太陽がやっとかげり始めた頃、どうしても母のもとに帰って、早く家族を安心させてやりたいという気が一層つのって、戸坂へ帰りたい意志を告げると、白米とカボチャの弁当を作って「これを持って行け」という。

当時は、白米の御飯などみたことも、口にしたこともないのに全く食欲がわかない。でも腹はペチャンコである。しかしこの井戸水はおいしいからといいながら、冷たい水をたっぷりご馳走になって、気力が回復した。おまけに「この宇品線づたいに行って、広島駅の一つ手前の大洲から矢賀に向いなさい。矢賀駅からは、芸備線が動いているから」という情報まで聞いてきて、見送っていただいた。

矢賀駅から負傷者ばかり積んだ列車が動きだした頃は、あたりもとっぷり暮れていた。中山トンネルをぬけて次の駅・戸坂駅におりたって恐る恐る広島の方をみた。広島方面の山々の稜線は、赤黒い色に染められ、炎はオレンジ色に輝いて、黄金の火の粉を巻きあげながら、天空高く達していた。広島一中の校舎の方に向かって、手を合わせ、O君すまぬと合掌した。
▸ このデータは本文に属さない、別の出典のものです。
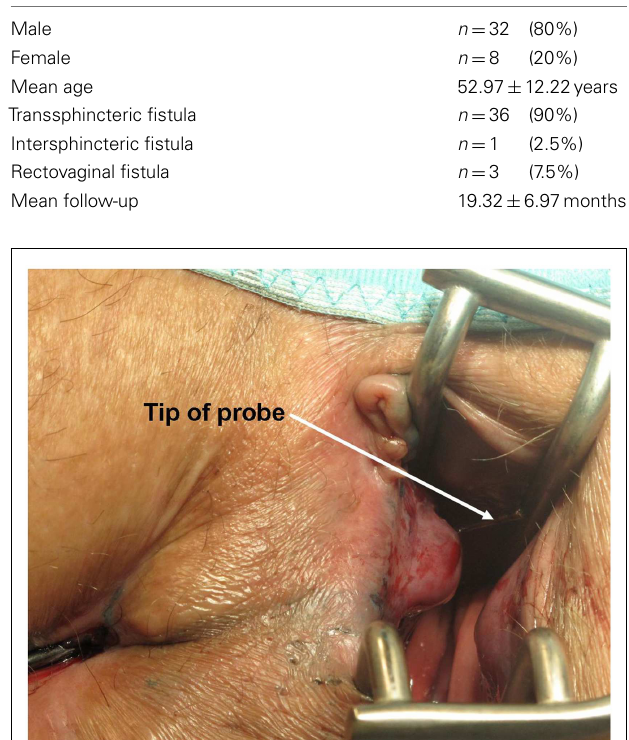
Table 1 | Characteristics of patients with follow-up ( n = 40) .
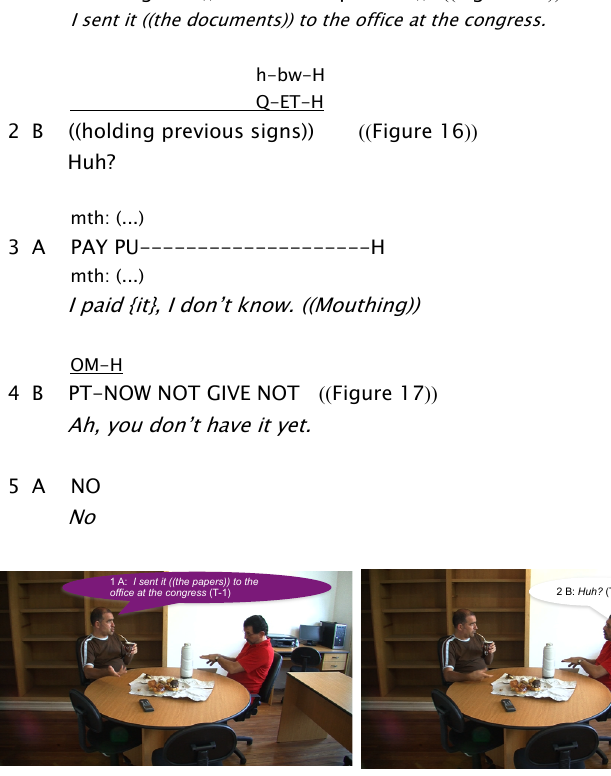
Figure 15. ‘I sent it ((the documents)) Figure 16. ‘Huh?’ , Person B, on the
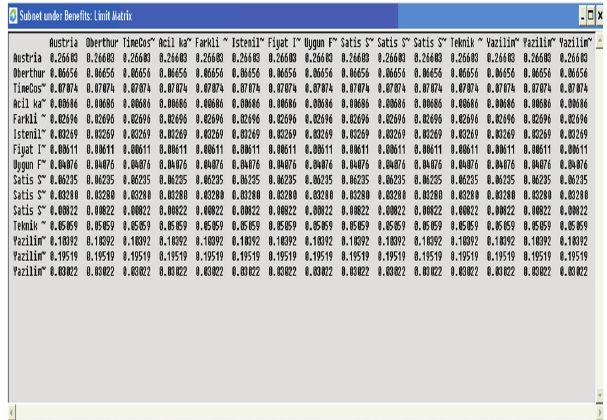
Figure 10: Limit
帰宅すると母は、「お帰り、お前は必ず助かる。きっと無事で帰って来ると信じていた」と、さも助かるのが当り前のような顔をして、努めて冷静に迎えてくれた。でもあとで、そっと涙をふいて嗚咽している母をかいまみた。あとで聞いた話だが、母はその日は家から一歩も外に出ないで、神に祈るのだといいながら、日暮れに息子は助かるというお告げがあったという神がかり的な話を、妹から聞いた。
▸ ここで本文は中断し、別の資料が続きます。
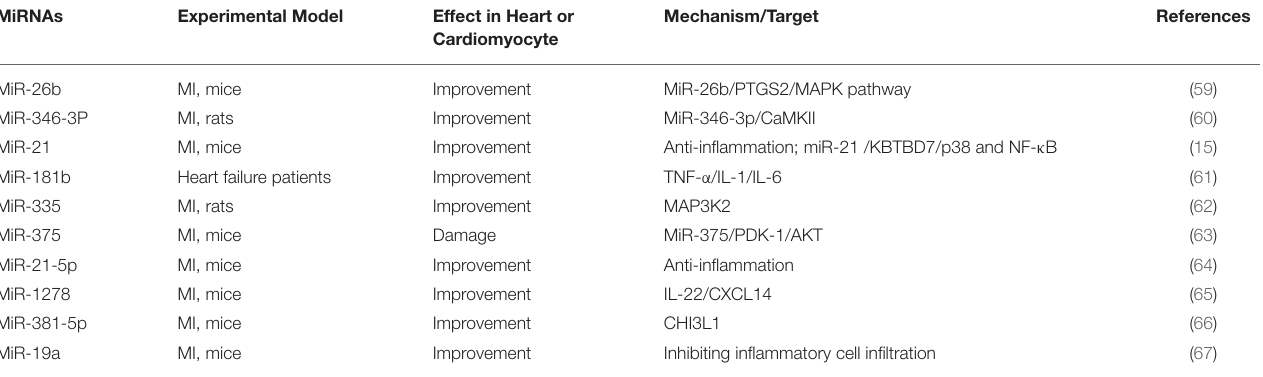
TABLE 4 | Summary of studies on miRNA regulating MI by inflammation in the past 5 years.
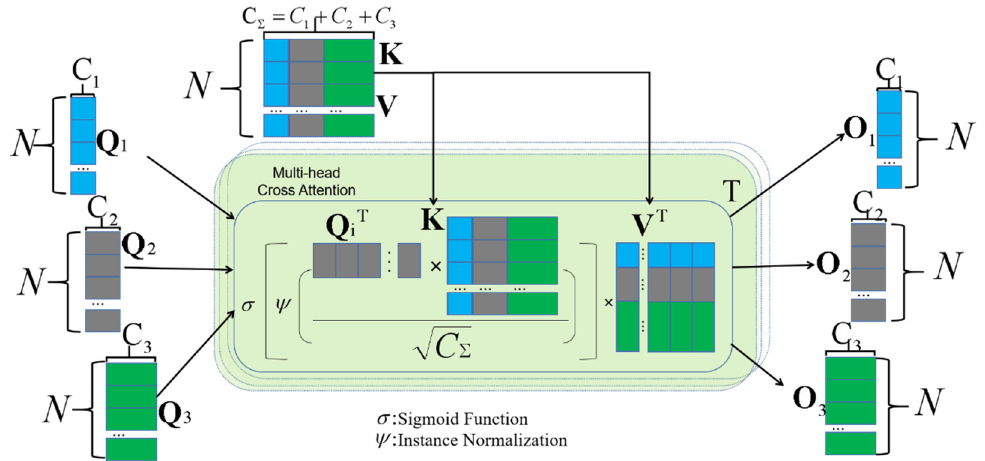
Figure 2. Multi-head cross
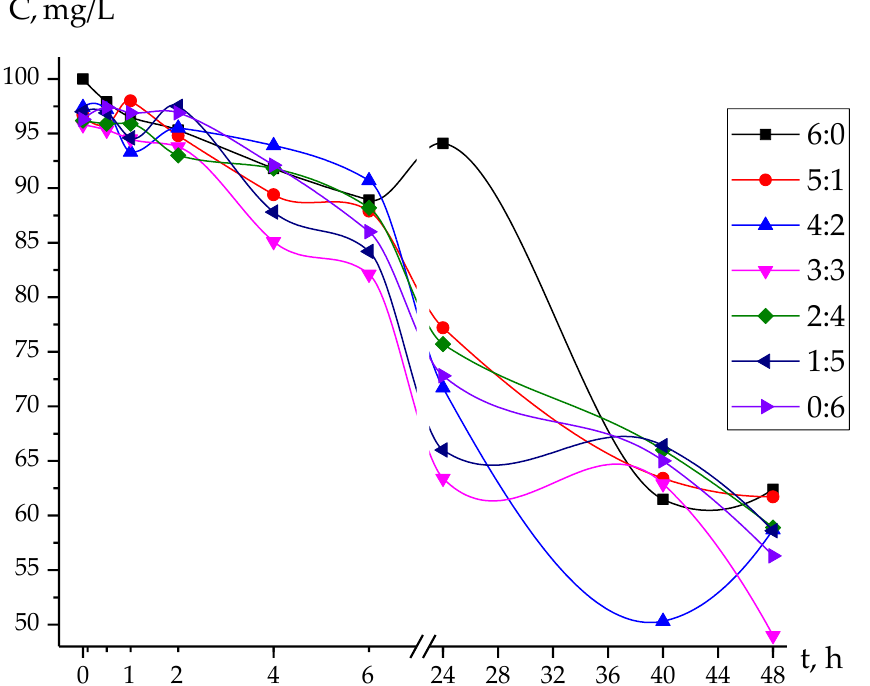
Figure 3. The residual concentration C of cerium ions in a solution after sorption as a function of time.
同じ一中の同級生で、戸坂から仲良く通学していたD君の母親が、昼間から度々我家に来て、一緒に探しにいきましょうと母を誘われたが、母が動かないので、いらいらしておられたらしい。私が無事に帰宅したのを聞いて「私の息子も一緒に逃げてくれたのでは……」とすがるように尋ねられた。私は正直に、D君は一五学級ですから疎開作業の当番に当たっていました。外にいましたから私と被爆状況が違うのでわからない旨話した。しかしとても作業班が逃れて来たであろうプールサイドの阿修羅の惨状は、話す気にはなれなかった。
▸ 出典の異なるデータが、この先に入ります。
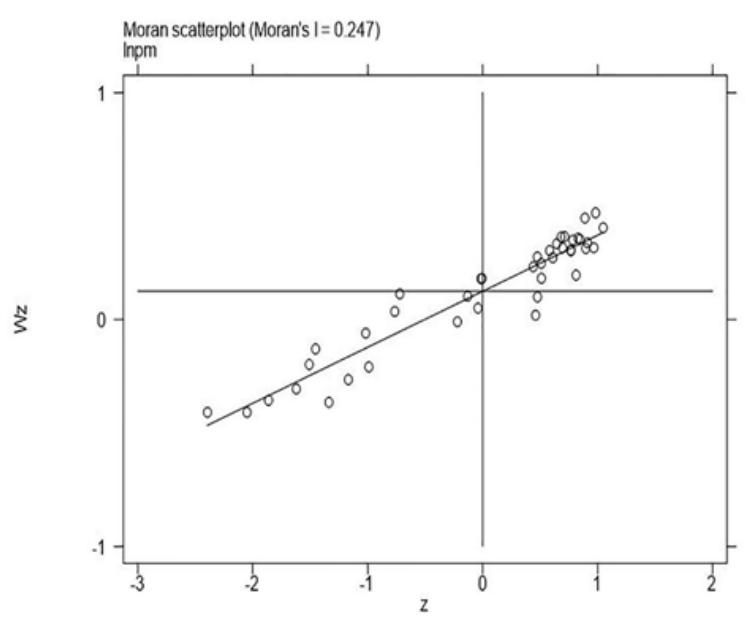
Figure 2. Moran’s I scatterplot of PM2.5 concentration in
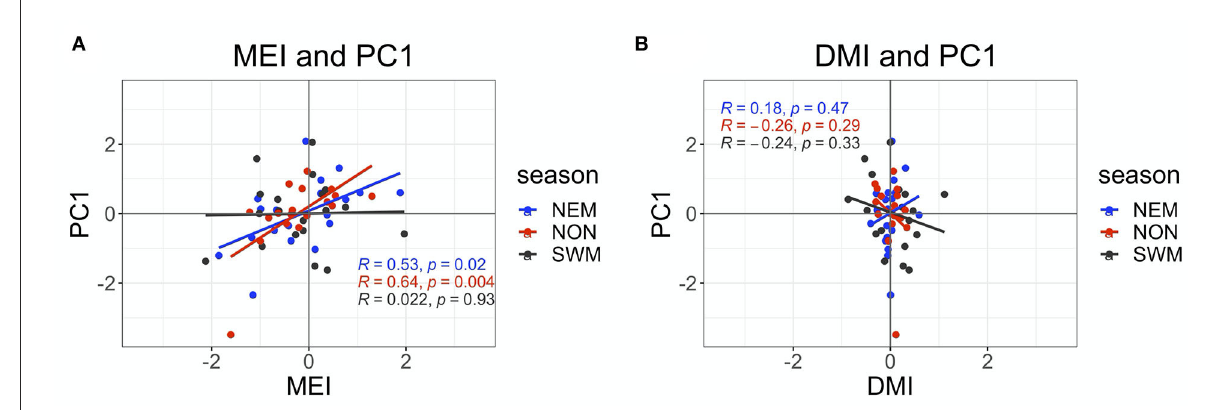
FIGURE7 Scatter plots between seasonal averaged MEI (A) and DMI (B) with PC1 of all seasons during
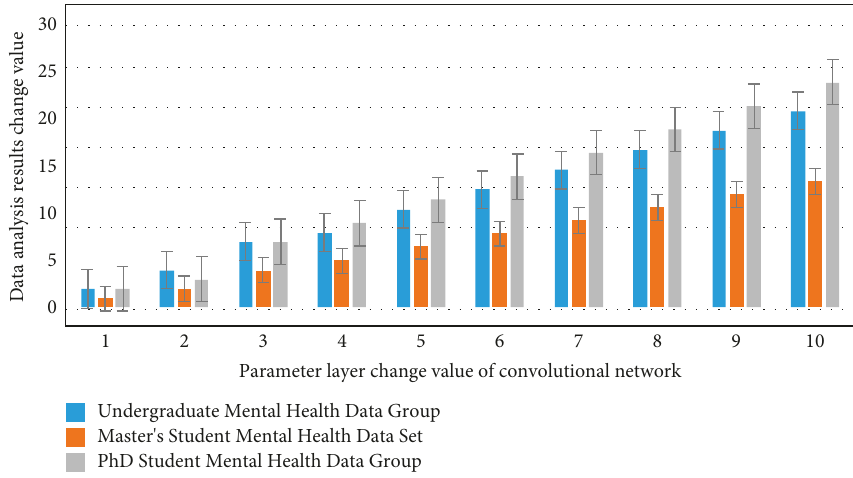
Figure 5: Variation trend of data redundancy percentage of convolutional neural network for the mental health data of students in different colleges and universities (8 data balance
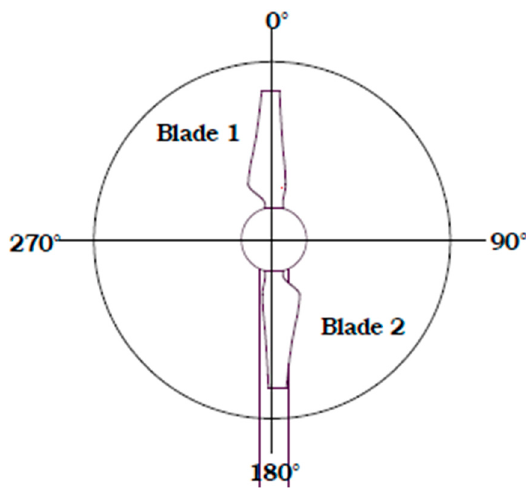
Figure 7. Rotor angular positions for the presentation of results.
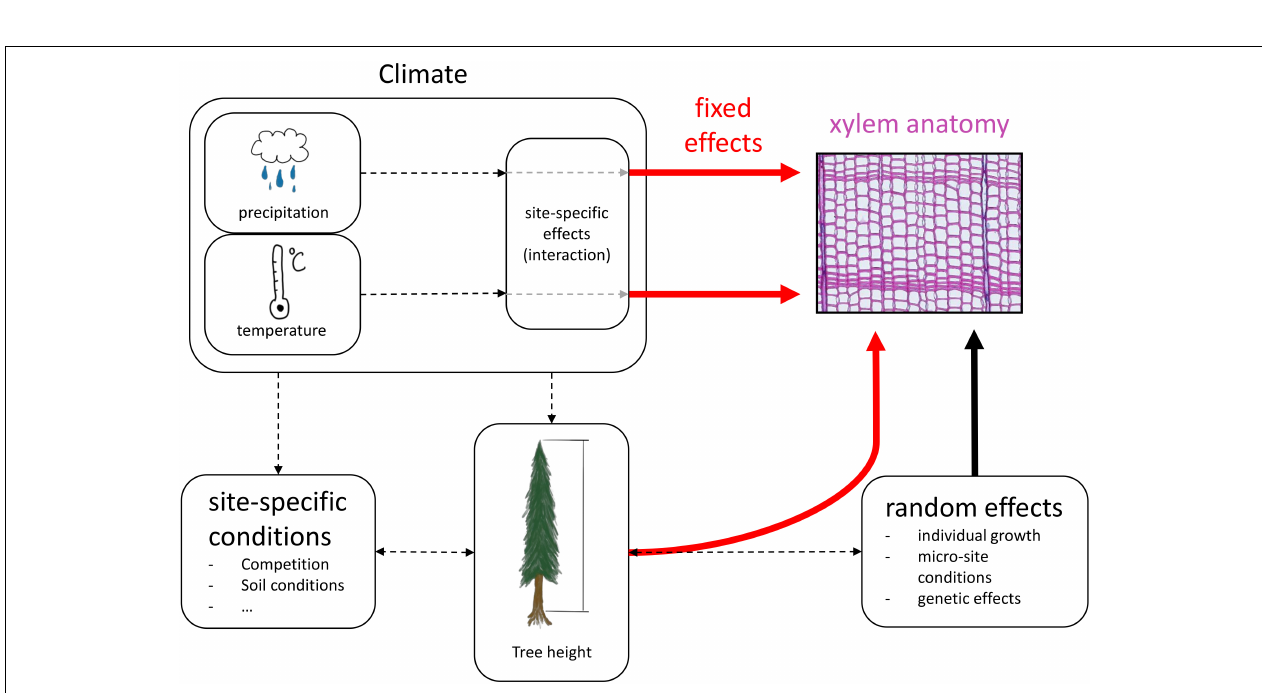
FIGURE 3 | Conceptual design of the linear mixed-effects model. Red arrows indicate fixed effects, the black arrow indicates random effects and black dashed arrows show interactions and effects that are not quantified in the models.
疎開先の戸坂で休養して、大分元気も回復した八月十日頃、田舎の従兄弟が訪ねて来た。「被爆した広島を案内しろ」という。学校へも行ってみたい気も手伝って、混雑する列車で広島へ出て、駅前に降り立った。すると、私は次々と嘔吐を催して一歩も歩けない。従兄弟もあきらめて、一緒にすぐ戸坂まで帰ると、私はケロリと生気を回復した。広島には、目にみえない不思議な魔物が住んでいるように思えた。それから二~三日滞在した従兄弟と山際にある広い溜池に泳ぎに行った。帰って頭を洗うと、いくらでも髪の毛がぬける。変だなと思ったが、前日散髪に行った時、髪の洗い方が悪かったのだろうと、あまり気にもとめないでいた。八月十五日の天皇陛下の敗戦の詔勅放送を聞いた頃は、熱が出て来て、おぼろげな意識で聞いたのを憶えている。敗戦の衝撃と合わせるように床に伏せた。熱は日々に高くなり、歯ぐきや、鼻粘膜、目じりから出血がはじまった。髪の毛は完全に抜け落ち、看護する者がいくらふいても、血は止らない。父がどこで手に入れて来たのか「家を買うのと同じ位の値段だというペニシリン」を、医者に打ってもらったが、一向に熱は下がらない。それどころか、そのあとが化膿して、かえって容体は悪化してしまった。二〇日を過ぎた頃は、熱は四〇度を超えていた。当時使っていた体温計には、四〇度までの目盛しかなかったので、推定して、四十一~四十二度までは、達していたようである。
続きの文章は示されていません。